Une délégation d’élus et militants CGT de CGG, Technip, Engie… étaient présents devant le tribunal, place du Chatelet à Paris, à l’appel du syndicat CGT de CGG.

En effet le plan stratégique « 2019-2021 » imposé par les nouveaux actionnaires, notamment des fonds de pensions américains, prévoit l’arrêt de l’activité historique de CGG concernant l’acquisition de données sismiques. Cela implique la cession des 7 navires sismiques, encore détenus par CGG pour la partie marine, et la fermeture pure et simple de la partie terrestre, pour ne conserver que les activités fortement rentables.

Suppression de 15 % de l’effectif mondial de l’entreprise

Les emplois ont déjà fortement fondu : 11 000 en 2014 à environ 5 000 en 2018, bien loin des engagements pris fin 2017 par les actionnaires et le Ministère de l’Industrie, lors de la restructuration de la dette. Pas de nouvelle restructuration, ni de PSE avant 2020, décision entérinée par le tribunal de commerce ! Engagement réaffirmé par JP Floris, délégué interministériel aux restructurations en janvier dernier lors de la réception des élus au Ministère de l’Industrie.
Le 3 juin, les représentants des salariés entendus par les juges ont rappelé ces engagements, ainsi que l’absence d’urgence à mettre en œuvre ce plan alors que le marché pétrolier redémarre.
Le jugement sera rendu fin juin, mais les élus ne se font guère d’illusion sur le résultat de cette procédure. Aucune volonté n’émane des pouvoirs publics pour faire respecter la parole donnée. Ce gouvernement ne témoigne en effet d’aucune vision stratégique pour la filière industrielle française de l’exploration du sous-sol et de la filière parapétrolière. Des filières très fragilisées par la crise provoquée par les baisses de l’exploration et des coûts de recherche et de production, imposées par les compagnies pétrolières avides de préserver leurs dividendes, dans un cycle de baisse des prix du pétrole. Cela aboutit à une hécatombe de l’emploi très inquiétante pour l’avenir.
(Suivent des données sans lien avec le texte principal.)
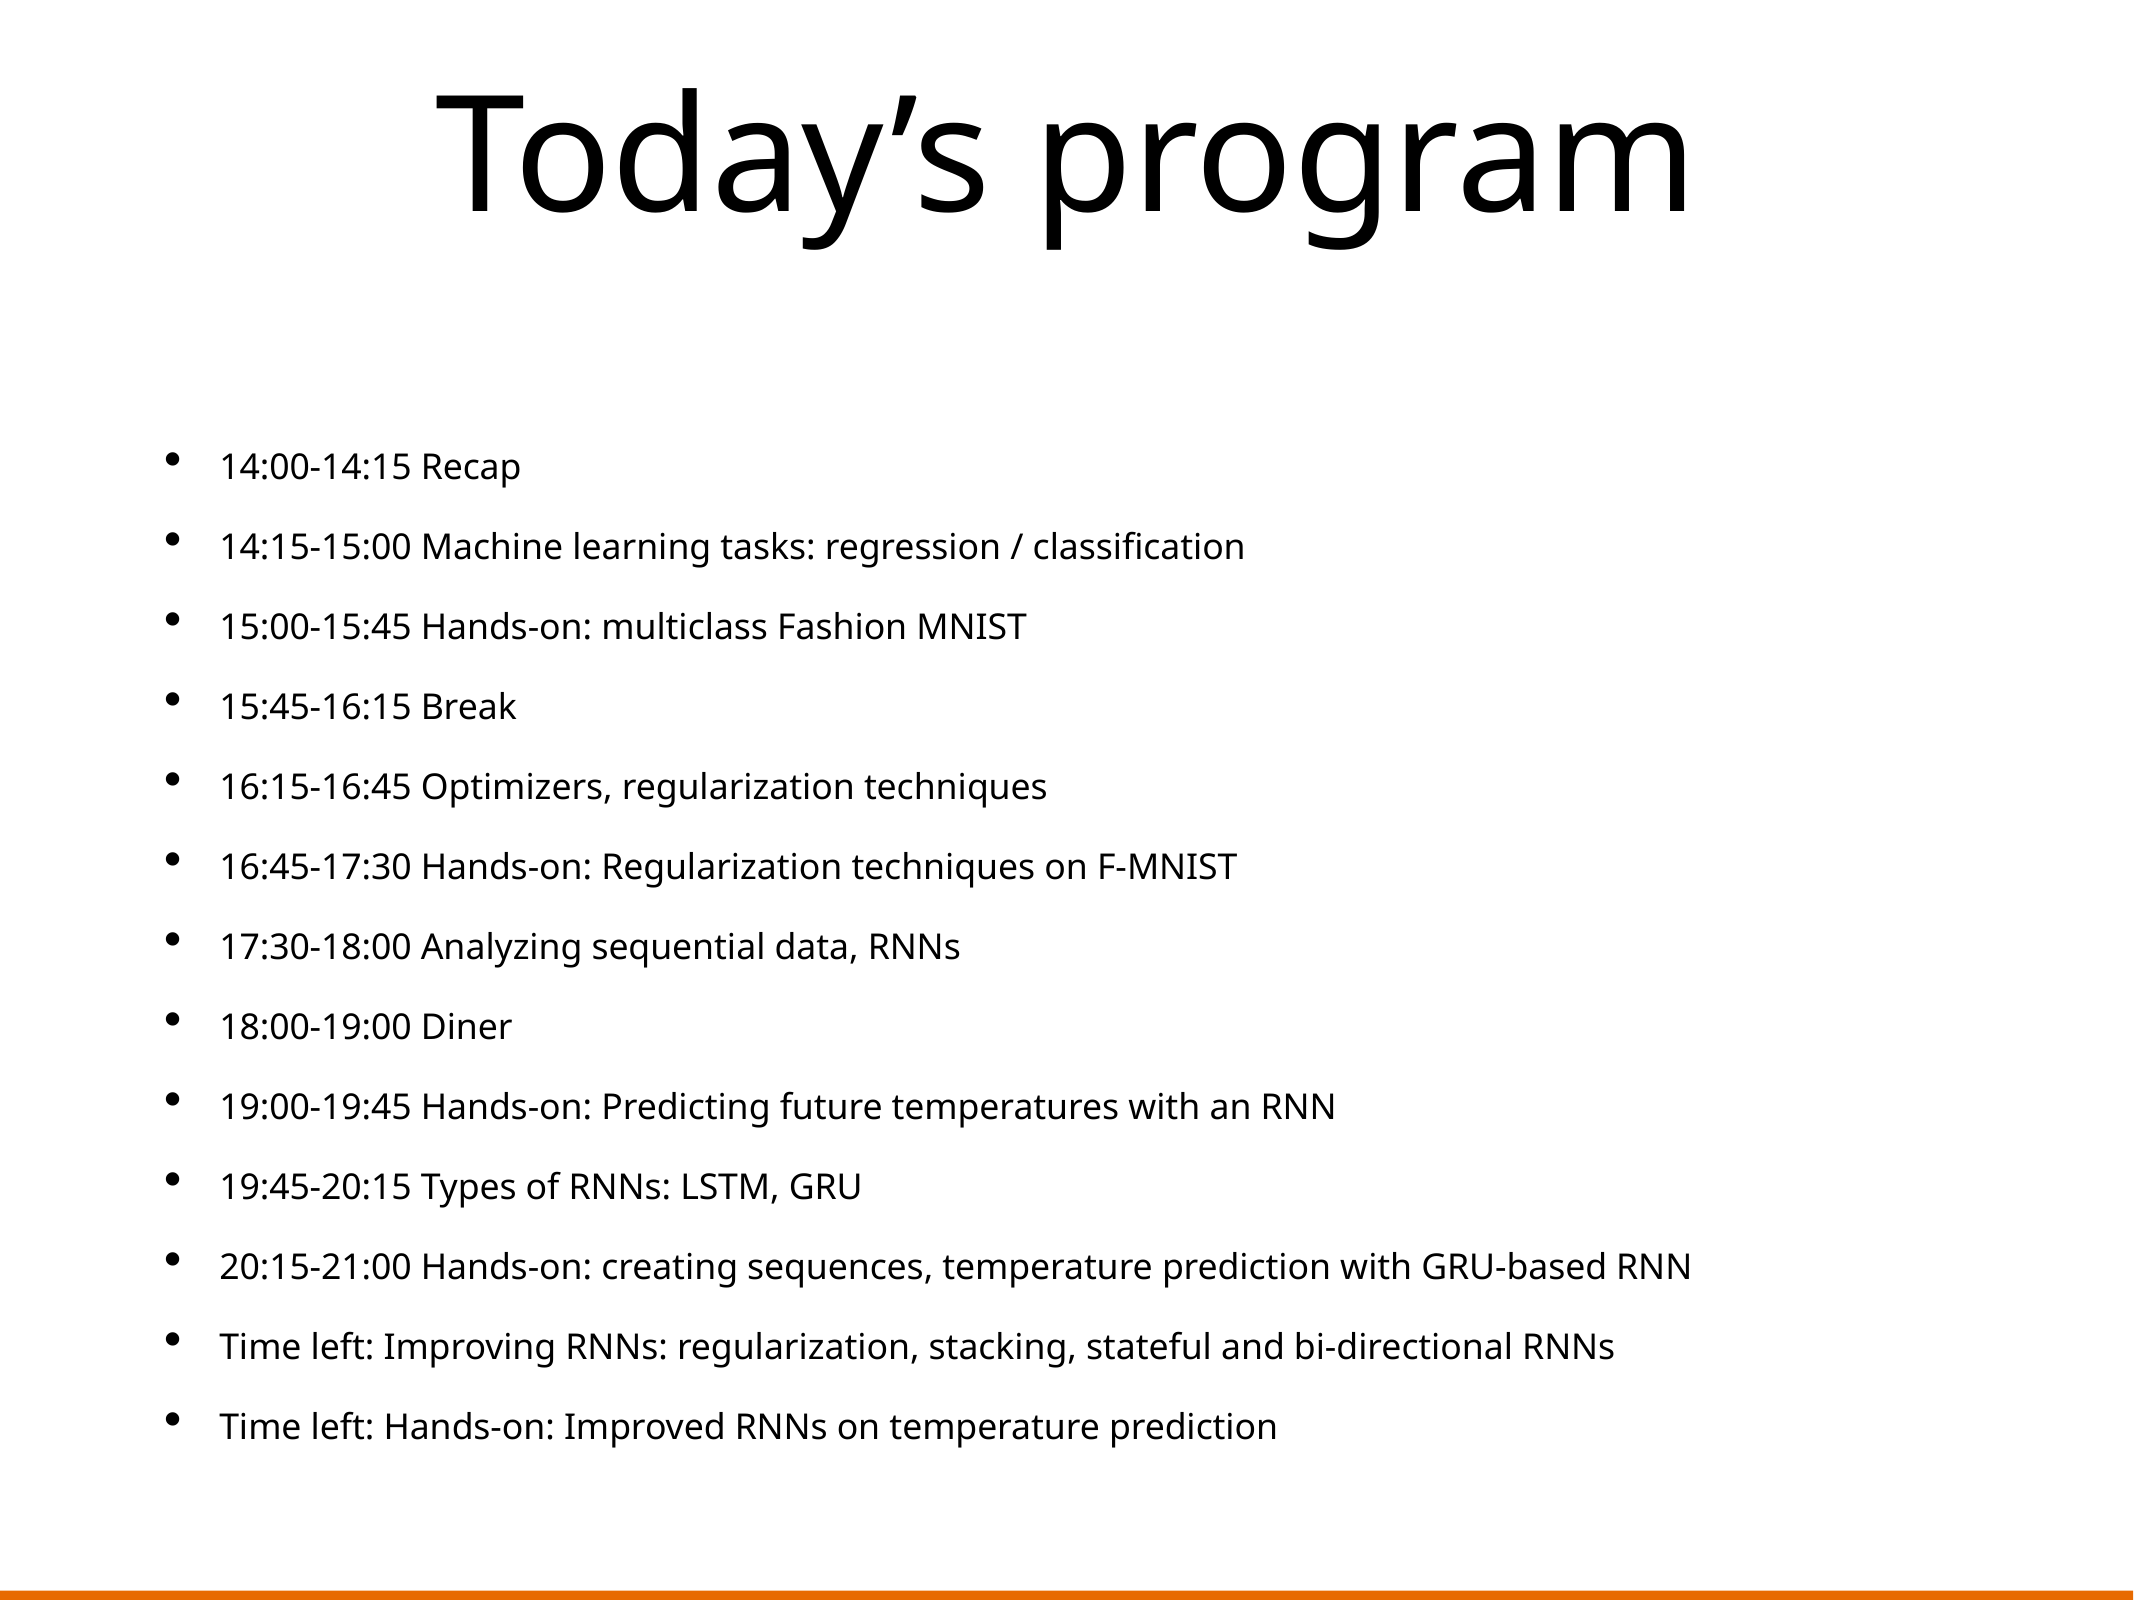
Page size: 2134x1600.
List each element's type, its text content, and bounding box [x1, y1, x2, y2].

list 14:00-14:15 Recap 14:15-15:00 Machine learning tasks: regression / classification 15:00-15:45 Hands-on: multiclass Fashion MNIST 15:45-16:15 Break 16:15-16:45 Optimizers, regularization techniques 16:45-17:30 Hands-on: Regularization techniques on F-MNIST 17:30-18:00 Analyzing sequential data, RNNs 18:00-19:00 Diner 19:00-19:45 Hands-on: Predicting future temperatures with an RNN 19:45-20:15 Types of RNNs: LSTM, GRU 20:15-21:00 Hands-on: creating sequences, temperature prediction with GRU-based RNN Time left: Improving RNNs: regularization, stacking, stateful and bi-directional RNNs Time left: Hands-on: Improved RNNs on temperature prediction [155, 405, 1978, 1457]
title Today’s program [155, 41, 1978, 253]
Depuis son rachat, Technip est passé sous le contrôle des dirigeants américains de FMC. Engie a elle aussi cédé à bas prix sa branche exploration à des fonds chinois et américains, sous le nom de Neptune industry, avec un engagement de maintien de l’emploi… Elle vient d’annoncer la fermeture de ses implantations en France avec à la clé 111 licenciements !
Si l’urgence climatique impose de sortir rapidement des énergies fossiles, cela doit se faire intelligemment. Il faut en effet tenir compte des capacités industrielles et des compétences très spécialisées qui seront utiles aux nouveaux domaines énergétiques. Par exemple la géothermie, le stockage du CO2, la surveillance des structures du sous-sol, la prospection des ressources des fonds marins… Une perspective, hélas, ignorée par ce gouvernement.